Effectivley managing human capital: A new outlook on ROI and 
cost-benefit analysis

By on January 29, 2014

The constant chat of economic troubles foreseeable in South Africa’s future may just hinder your stride into the New Year.

As we are constantly reminded times are tough and many economists continue to predict challenging economic times for South Africa for the foreseeable future.  It is during these times that business leaders are placed under even more pressure to show the value of initiatives and projects, says Jay Owens, partner and consultant at The Human Edge and accredited ROI Institute member and trainer.

The concepts of cost-benefit analysis and Return-On-Investment (ROI) are nothing new.  Both have been used time after time to show the value of programmes, processes and initiatives.  Cost-benefit analysis is grounded in welfare economics and public finance with ROI in business accounting and finance.  Together the two are the ultimate measures of profitability, but alone, they are insufficient when dealing with the complexities of human capital.

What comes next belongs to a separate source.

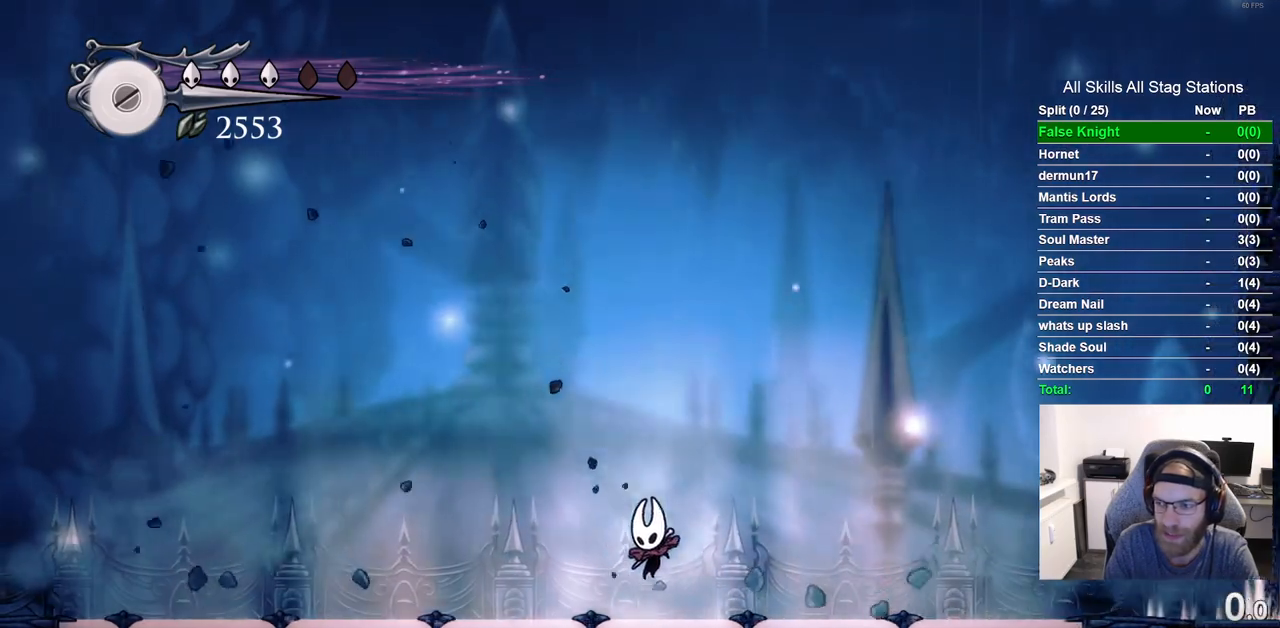
{"dt_ms": 500, "buttons": [], "left_stick": "center", "right_stick": "center", "events": []}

While cost-benefit analysis and ROI report the financial success of programmes, the concern is that they omit critical evidence as to why the financial impact is what it is.  By balancing financial impact with measures that address individuals’ perspectives and the systems and processes that support the transfer of learning, a complete story of programme success or failure can be reported.

There is an ongoing call for business, government and public institutions alike to be accountable for their actions.  ROI analytics enables this accountability, providing descriptive data and hard financial measures.  On a global scale, the methodology is rated as a leading approach to programme evaluation because it reports a balanced set of measures, follows a methodical step-by-step process and adheres to standards of maintaining a conservative approach with credible outcomes.